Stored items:
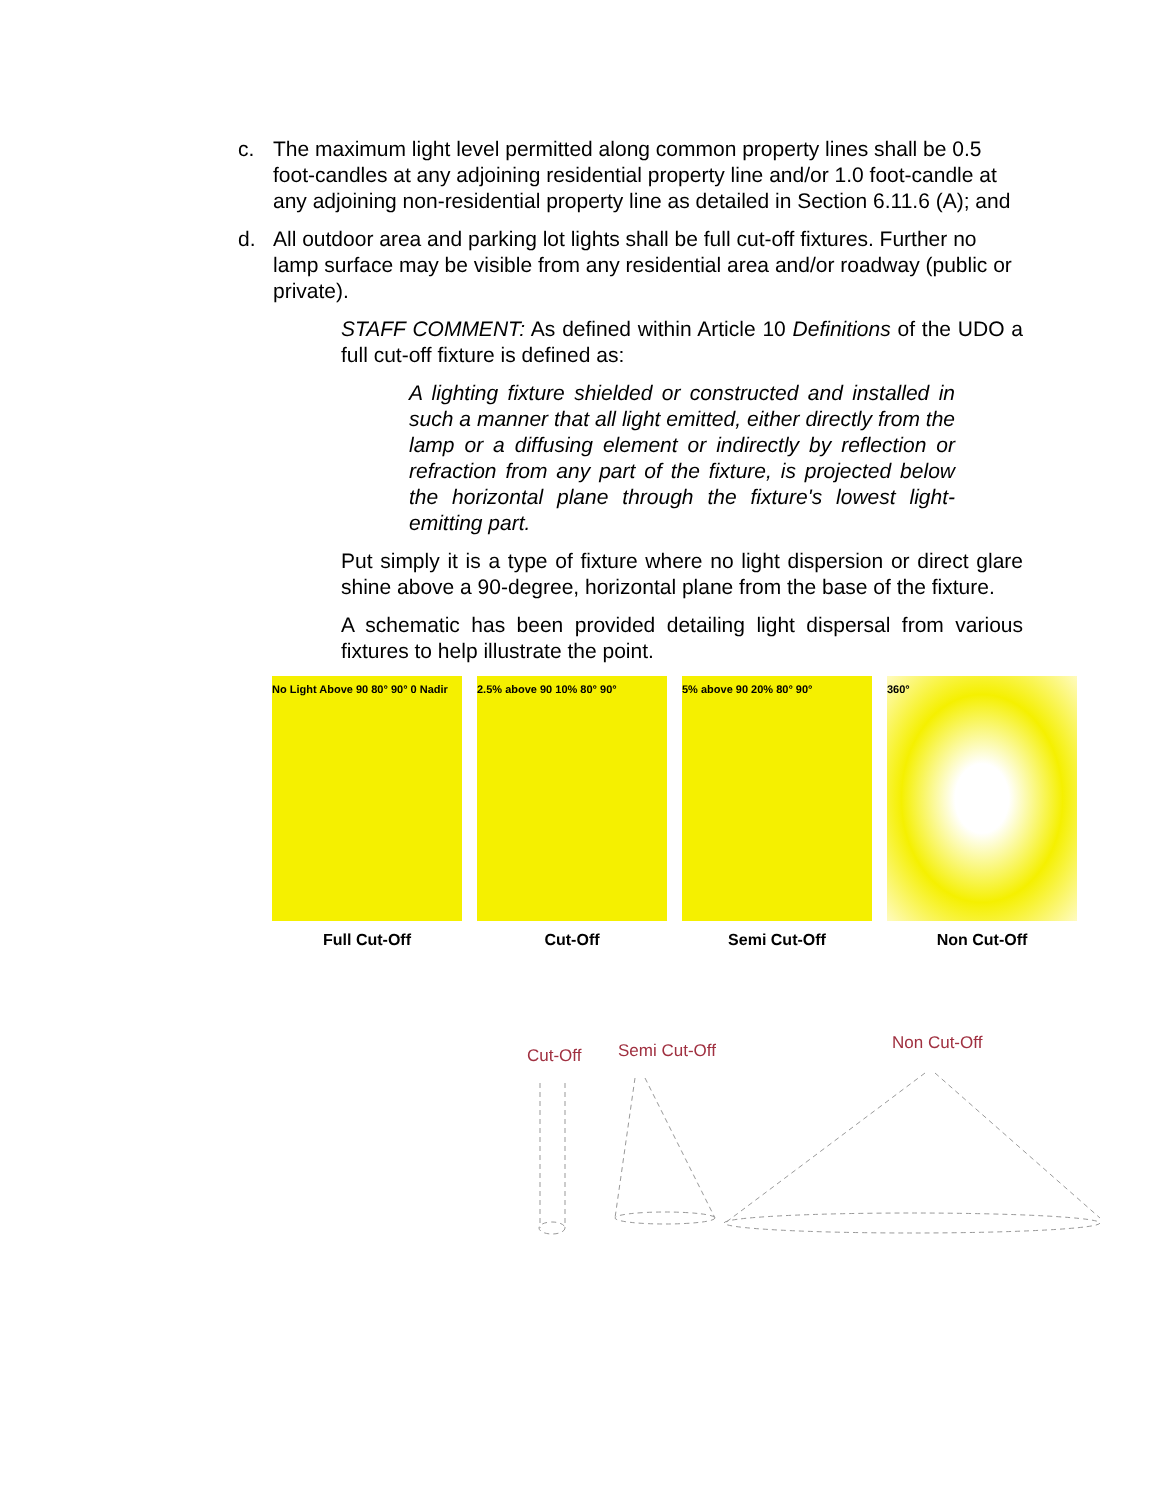c. The maximum light level permitted along common property lines shall be 0.5 foot-candles at any adjoining residential property line and/or 1.0 foot-candle at any adjoining non-residential property line as detailed in Section 6.11.6 (A); and
d. All outdoor area and parking lot lights shall be full cut-off fixtures. Further no lamp surface may be visible from any residential area and/or roadway (public or private).
STAFF COMMENT: As defined within Article 10 Definitions of the UDO a full cut-off fixture is defined as:
A lighting fixture shielded or constructed and installed in such a manner that all light emitted, either directly from the lamp or a diffusing element or indirectly by reflection or refraction from any part of the fixture, is projected below the horizontal plane through the fixture's lowest light-emitting part.
Put simply it is a type of fixture where no light dispersion or direct glare shine above a 90-degree, horizontal plane from the base of the fixture.
A schematic has been provided detailing light dispersal from various fixtures to help illustrate the point.
No Light Above 90 80° 90° 0 Nadir
Full Cut-Off
2.5% above 90 10% 80° 90°
Cut-Off
5% above 90 20% 80° 90°
Semi Cut-Off
360°
Non Cut-Off
Cut-Off Semi Cut-Off Non Cut-Off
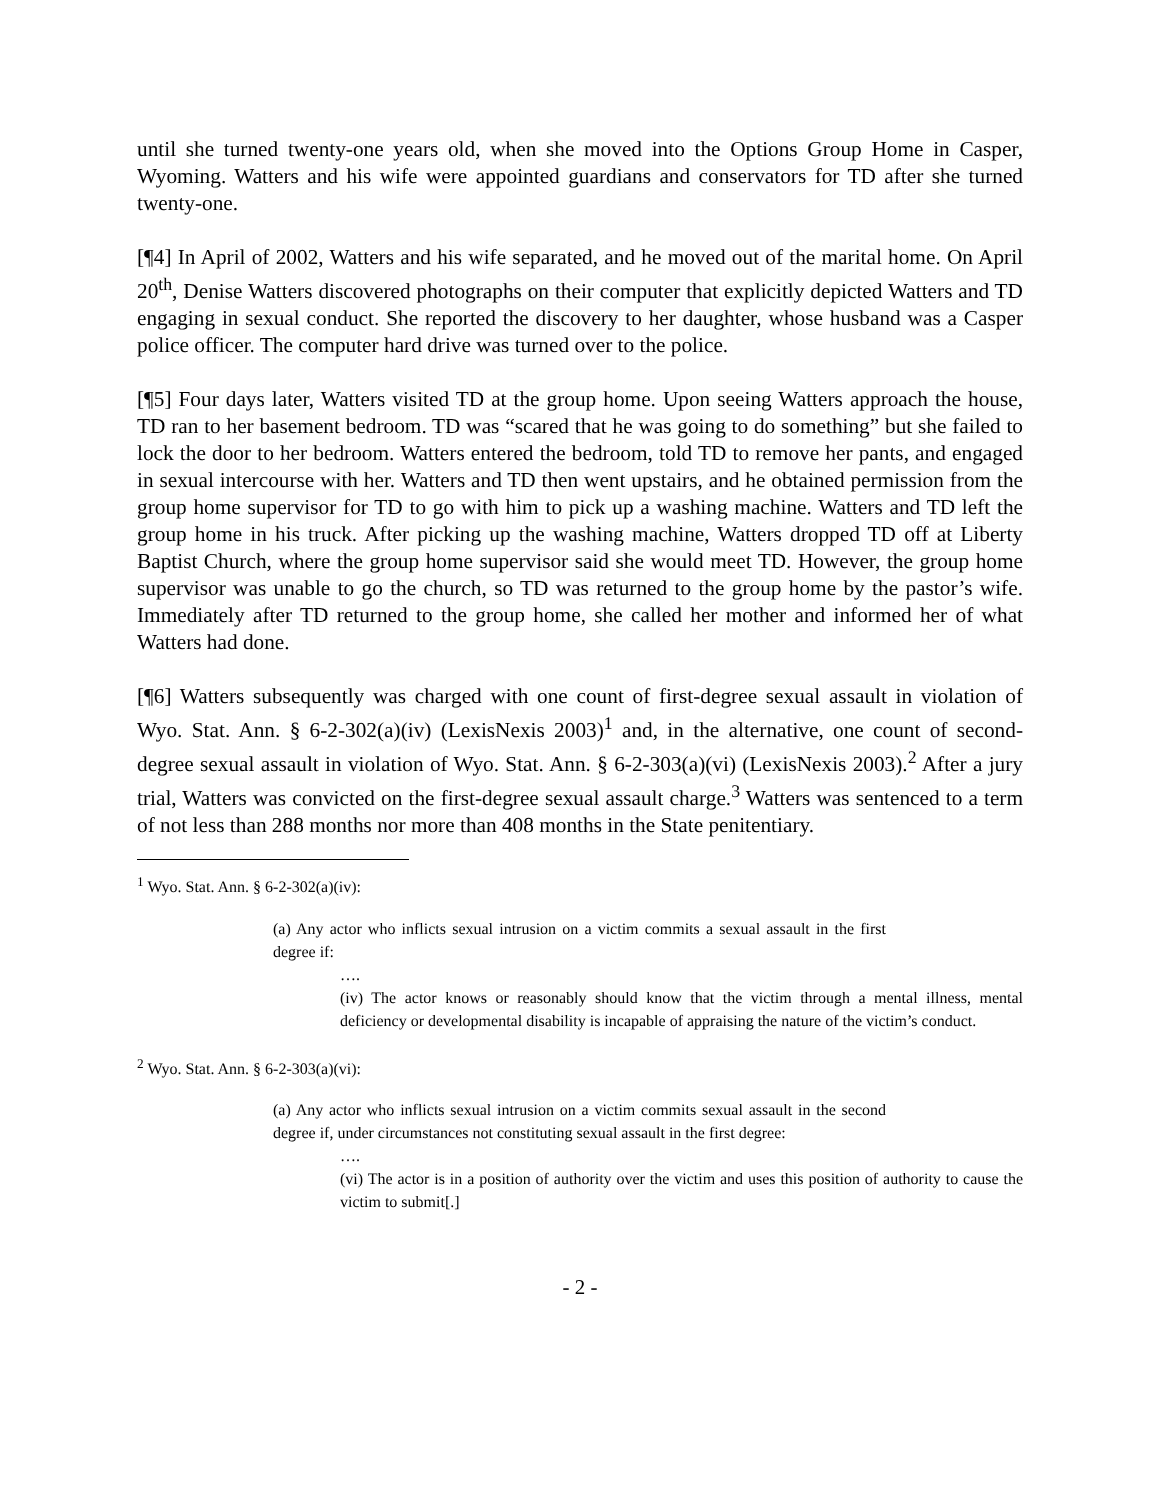until she turned twenty-one years old, when she moved into the Options Group Home in Casper, Wyoming. Watters and his wife were appointed guardians and conservators for TD after she turned twenty-one.
[¶4] In April of 2002, Watters and his wife separated, and he moved out of the marital home. On April 20<sup>th</sup>, Denise Watters discovered photographs on their computer that explicitly depicted Watters and TD engaging in sexual conduct. She reported the discovery to her daughter, whose husband was a Casper police officer. The computer hard drive was turned over to the police.
[¶5] Four days later, Watters visited TD at the group home. Upon seeing Watters approach the house, TD ran to her basement bedroom. TD was “scared that he was going to do something” but she failed to lock the door to her bedroom. Watters entered the bedroom, told TD to remove her pants, and engaged in sexual intercourse with her. Watters and TD then went upstairs, and he obtained permission from the group home supervisor for TD to go with him to pick up a washing machine. Watters and TD left the group home in his truck. After picking up the washing machine, Watters dropped TD off at Liberty Baptist Church, where the group home supervisor said she would meet TD. However, the group home supervisor was unable to go the church, so TD was returned to the group home by the pastor’s wife. Immediately after TD returned to the group home, she called her mother and informed her of what Watters had done.
[¶6] Watters subsequently was charged with one count of first-degree sexual assault in violation of Wyo. Stat. Ann. § 6-2-302(a)(iv) (LexisNexis 2003)<sup>1</sup> and, in the alternative, one count of second-degree sexual assault in violation of Wyo. Stat. Ann. § 6-2-303(a)(vi) (LexisNexis 2003).<sup>2</sup> After a jury trial, Watters was convicted on the first-degree sexual assault charge.<sup>3</sup> Watters was sentenced to a term of not less than 288 months nor more than 408 months in the State penitentiary.
<sup>1</sup> Wyo. Stat. Ann. § 6-2-302(a)(iv):
(a) Any actor who inflicts sexual intrusion on a victim commits a sexual assault in the first degree if:
….
(iv) The actor knows or reasonably should know that the victim through a mental illness, mental deficiency or developmental disability is incapable of appraising the nature of the victim’s conduct.
<sup>2</sup> Wyo. Stat. Ann. § 6-2-303(a)(vi):
(a) Any actor who inflicts sexual intrusion on a victim commits sexual assault in the second degree if, under circumstances not constituting sexual assault in the first degree:
….
(vi) The actor is in a position of authority over the victim and uses this position of authority to cause the victim to submit[.]
- 2 -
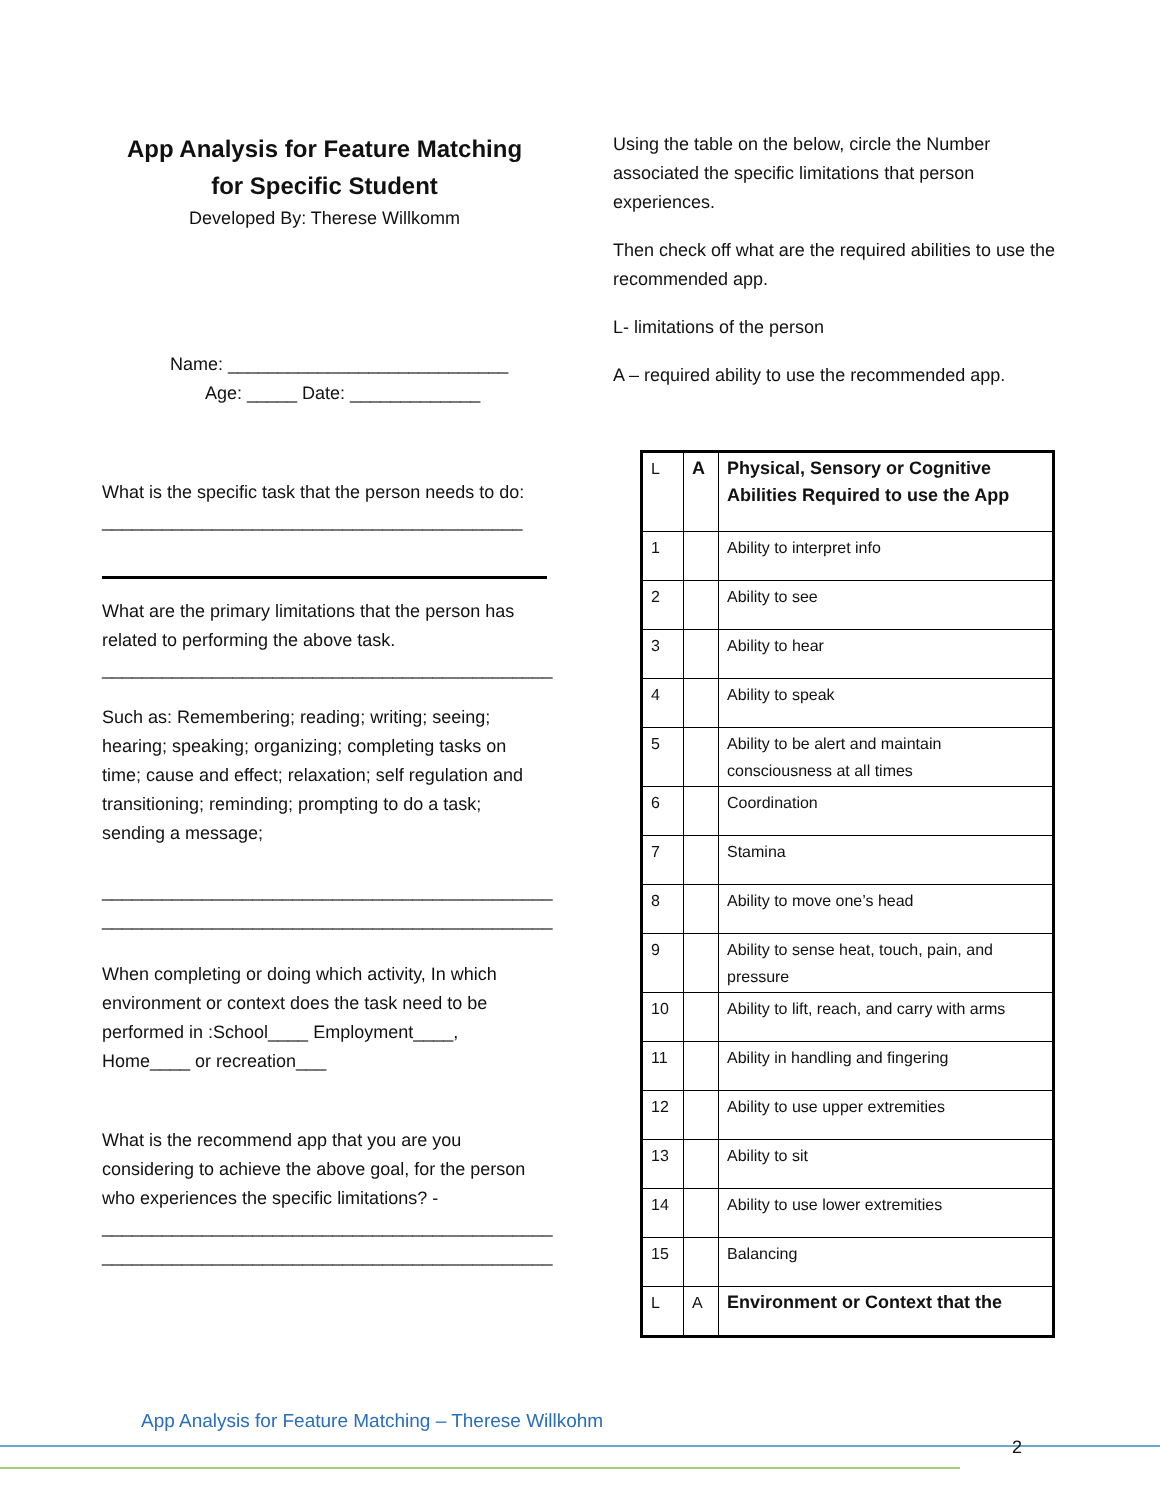App Analysis for Feature Matching
for Specific Student
Developed By: Therese Willkomm
Name: ____________________________
Age: _____ Date: _____________
What is the specific task that the person needs to do: __________________________________________
What are the primary limitations that the person has related to performing the above task.
_____________________________________________
Such as: Remembering; reading; writing; seeing; hearing; speaking; organizing; completing tasks on time; cause and effect; relaxation; self regulation and transitioning; reminding; prompting to do a task; sending a message;
_____________________________________________
_____________________________________________
When completing or doing which activity, In which environment or context does the task need to be performed in :School____ Employment____, Home____ or recreation___
What is the recommend app that you are you considering to achieve the above goal, for the person who experiences the specific limitations? -
_____________________________________________
_____________________________________________
Using the table on the below, circle the Number associated the specific limitations that person experiences.
Then check off what are the required abilities to use the recommended app.
L- limitations of the person
A – required ability to use the recommended app.
| L | A | Physical, Sensory or Cognitive Abilities Required to use the App |
| 1 | | Ability to interpret info |
| 2 | | Ability to see |
| 3 | | Ability to hear |
| 4 | | Ability to speak |
| 5 | | Ability to be alert and maintain consciousness at all times |
| 6 | | Coordination |
| 7 | | Stamina |
| 8 | | Ability to move one’s head |
| 9 | | Ability to sense heat, touch, pain, and pressure |
| 10 | | Ability to lift, reach, and carry with arms |
| 11 | | Ability in handling and fingering |
| 12 | | Ability to use upper extremities |
| 13 | | Ability to sit |
| 14 | | Ability to use lower extremities |
| 15 | | Balancing |
| L | A | Environment or Context that the |
App Analysis for Feature Matching – Therese Willkohm
2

--- JOB ---
Report how many lines above hold "Semi", number only.

--- RESULT OF THIS EXERCISE ---
2